Meta, the parent company for Facebook, is currently running ads for Protect Texas Kids, founded by  right-wing extremist Kelly Neidert, to run ads “baselessly calling people pedophiles,” journalist Steven Monacelli reported today (Saturday, Sept. 3) via Twitter. “Meta has allowed these ads to reach thousands of people.”

According to screen caps of the ad — which started running on Sept. 1 and is labeled as “sponsored” and “paid for by Protect Texas Kids” — show that it features photos of the drag brunch held Sunday, Aug. 28, at Anderson Distillery & Grill in Roanoke. Copy with the photos reads “ROANOKE, Texas: Skinny-armed communist John Brown Club pedophiles stand guard outside of a pedophile ritual involving children, with people on rooftops to act as snipers.”

Members of an area John Brown Club did arrive armed at the event to provide security for those attending because right-wing protesters, including Neidert, had shown up to protest the drag brunch and harass attendees. One of the protesters  was, in fact, carrying a baseball bat wrapped in barbed wire, as Monacelli noted in his report for Dallas Voice on Friday, Sept. 2.

According to another screen cap tweeted by Monacelli, Protect Texas Kids  spent between $100 and $199 on the ad, which had racked up between 15,000 and 20,000 “impressions,” with number of impressions being the “number of times these ads were seen on a screen.”

Monacelli also notes in his Twitter thread than in August, Meta “allowed Protect Texas Kids to spend a few thousand dollars on ads that baselessly called people child abusers and reached hundreds of thousands of people.” Attached to that tweet were screen caps of a Protect Texas Kids Meta ad that ran from Aug. 20-28 on Facebook and Instagram that apparently included photos of Mr. Misster, a bar on Cedar Springs Road that in June held a drag event for families with children in the hours before the bar opened to the public. No alcohol was served at that event. Copy with the photo says “Woke child abusers use sheets to hide kids as they usher them into sexually explicit drag show.”
The show was not, by the way, “sexually explicit.”

According to another screen cap, Protect Texas Kids spent $1,500-$2,000 for that ad, which received between 450,000 and 500,000 impressions.
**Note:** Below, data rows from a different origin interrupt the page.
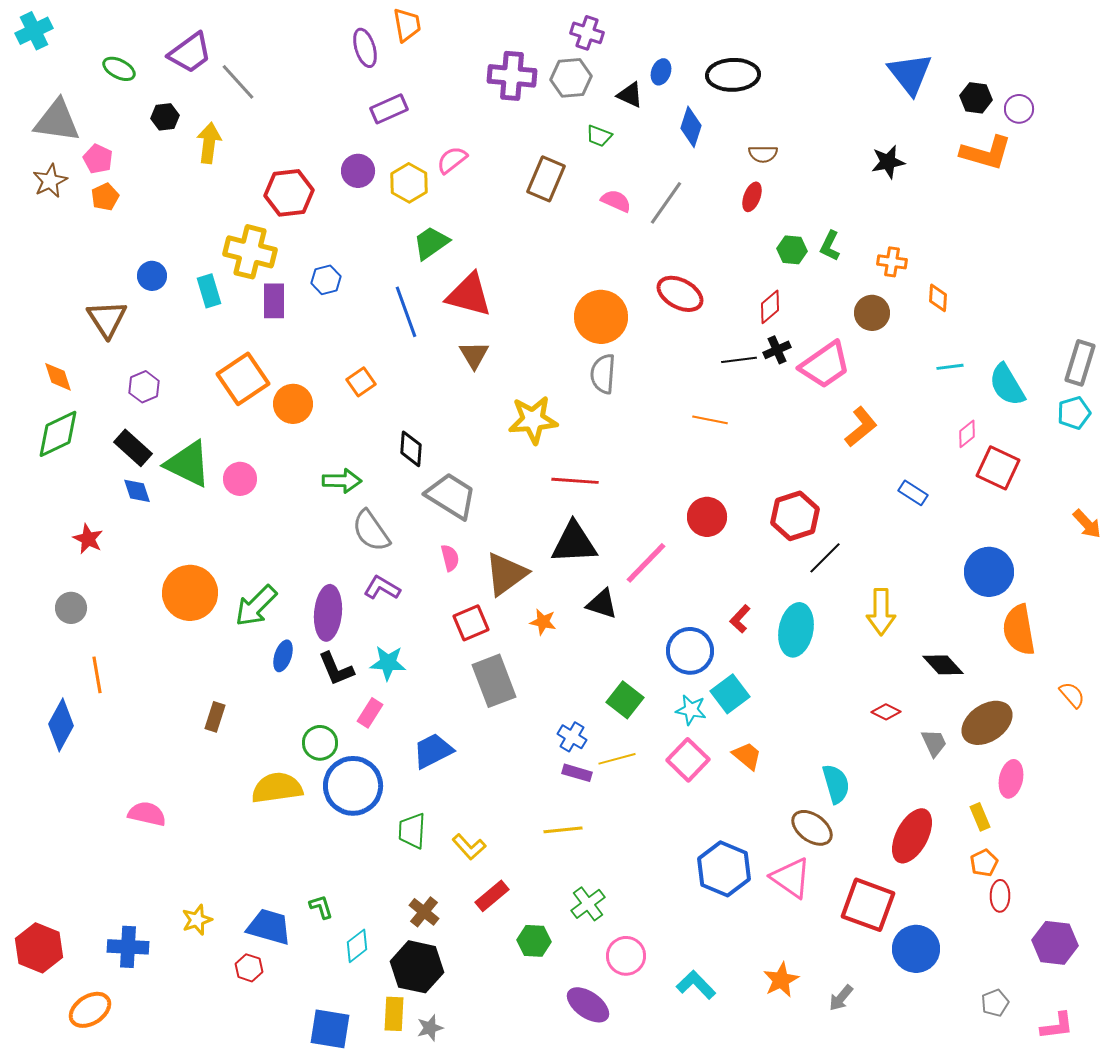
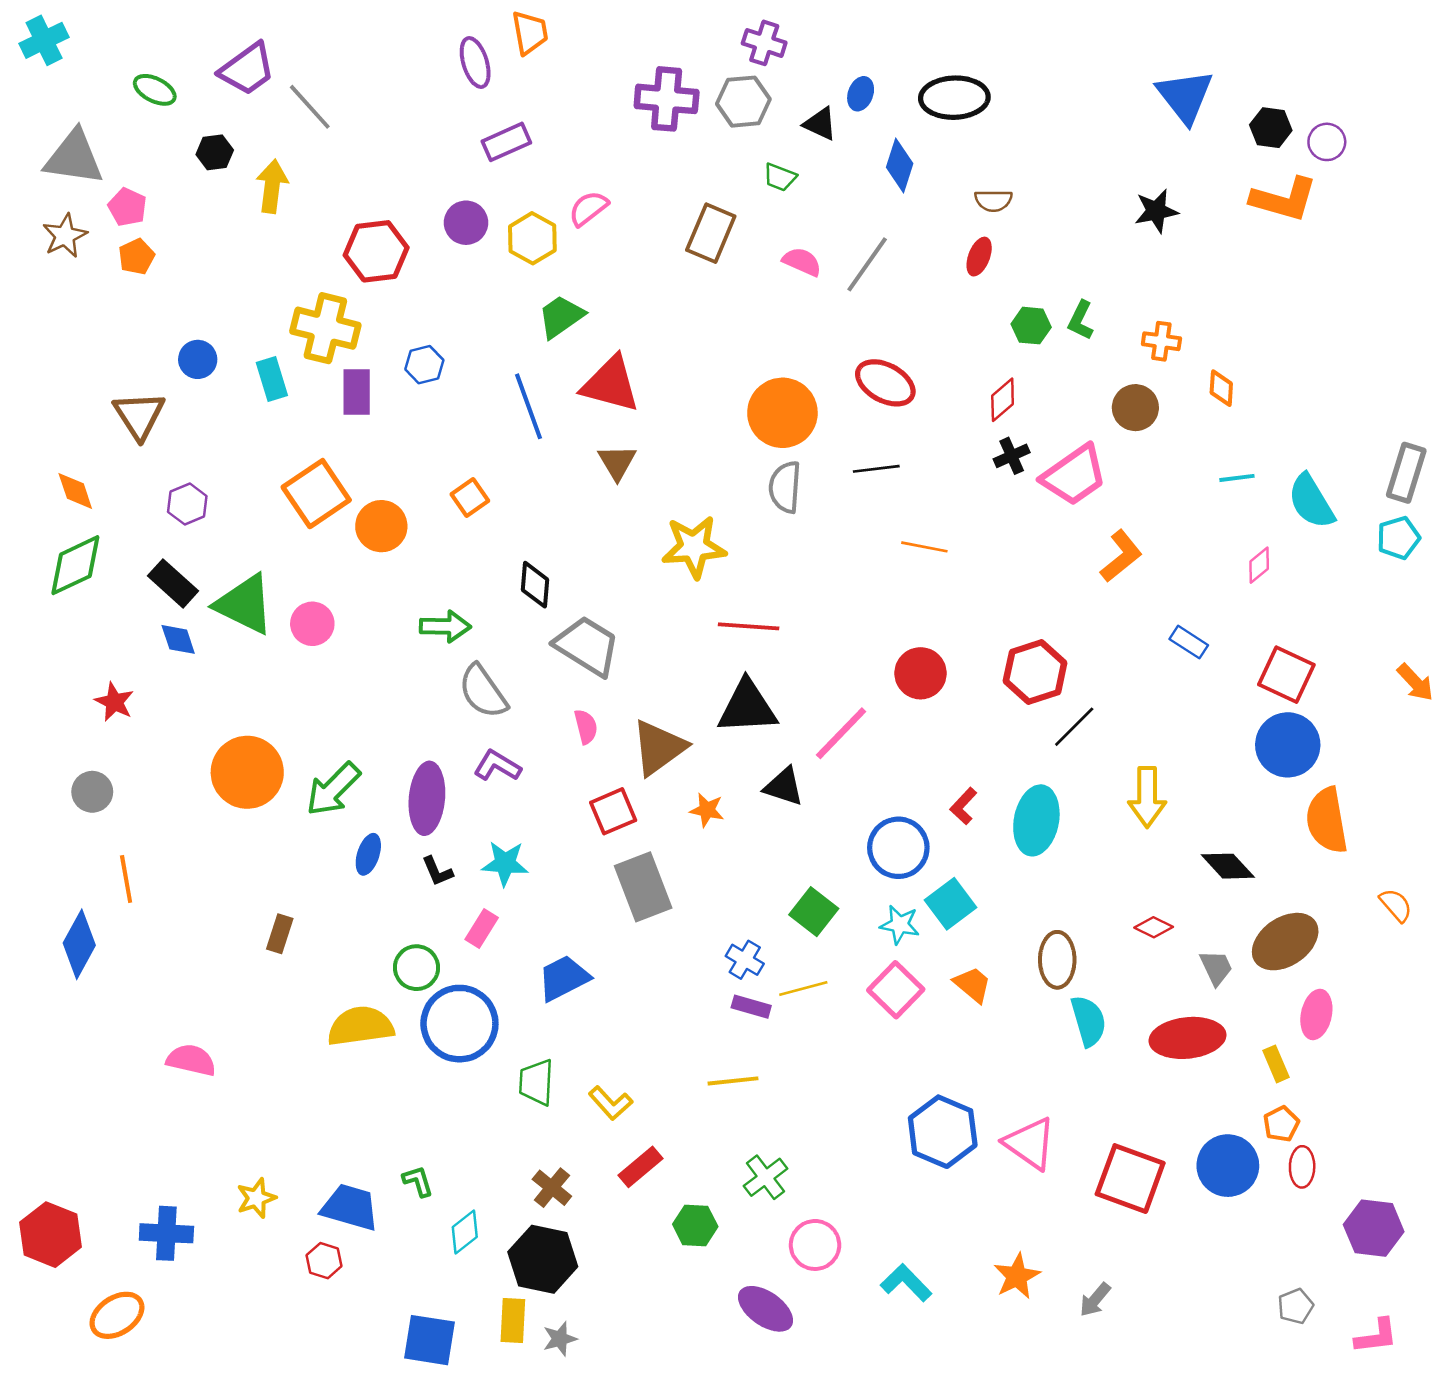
black line: (739, 360) -> (876, 469), moved
red square: (998, 468) -> (1286, 675), moved
black L-shape: (336, 669) -> (437, 871), size x0.7
brown ellipse: (812, 828) -> (1057, 960), moved, turned 54
red ellipse: (912, 836) -> (1187, 1038), moved, turned 56
blue circle: (916, 949) -> (1228, 1166), moved

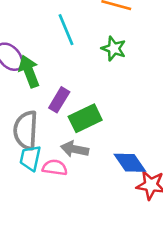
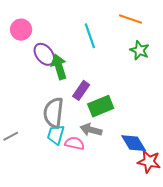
green star: (114, 49) -> (139, 50), moved

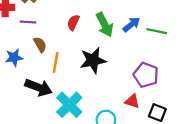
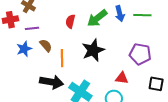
blue arrow: (131, 24) -> (120, 14), turned 126
green arrow: (105, 25) -> (97, 18), turned 90
blue star: (14, 58) -> (24, 49), moved
red triangle: (132, 101) -> (122, 78), moved

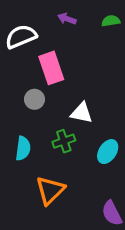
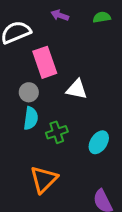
white triangle: (82, 113) -> (77, 89), moved
cyan semicircle: (23, 148) -> (31, 118), moved

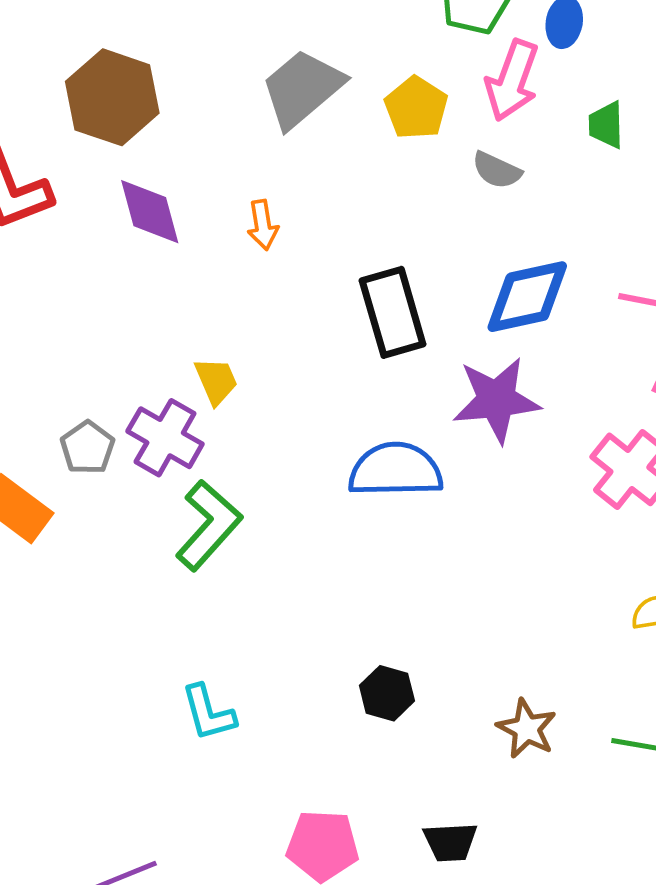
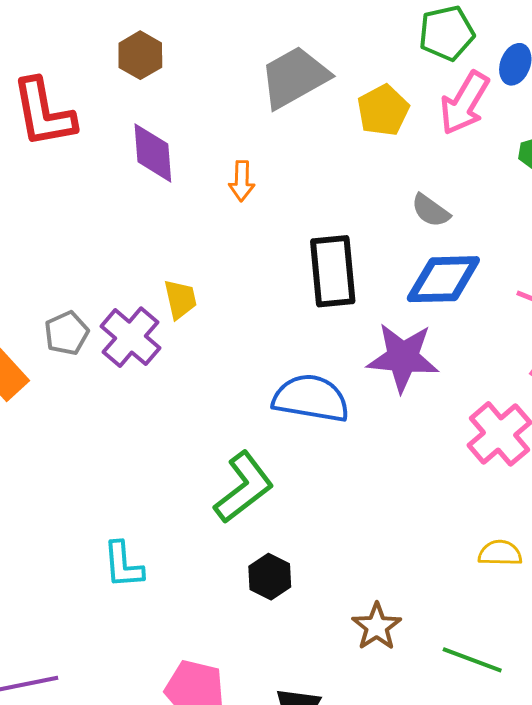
brown hexagon: (112, 97) -> (140, 55), size x0.6
gray semicircle: (497, 170) -> (431, 211), moved
green L-shape: (209, 525) -> (244, 487), moved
Neidert has been suspended from Twitter after tweeting, “Let’s start rounding up people who participate in pride events” on June 18, the middle of LGBTQ Pride Month. Neidert, who graduated from North Texas State University in Denton last May, apparently founded Protect Texas Kids earlier this year, and promotes her organization as a 501(c)(4) nonprofit.  Unlike 501(c)(3) organizations, a 501(c)(4) nonprofit “may engage in political campaign intervention activities so long as such activities do not represent their primary activity,” according to NonProfitLawBlog.com.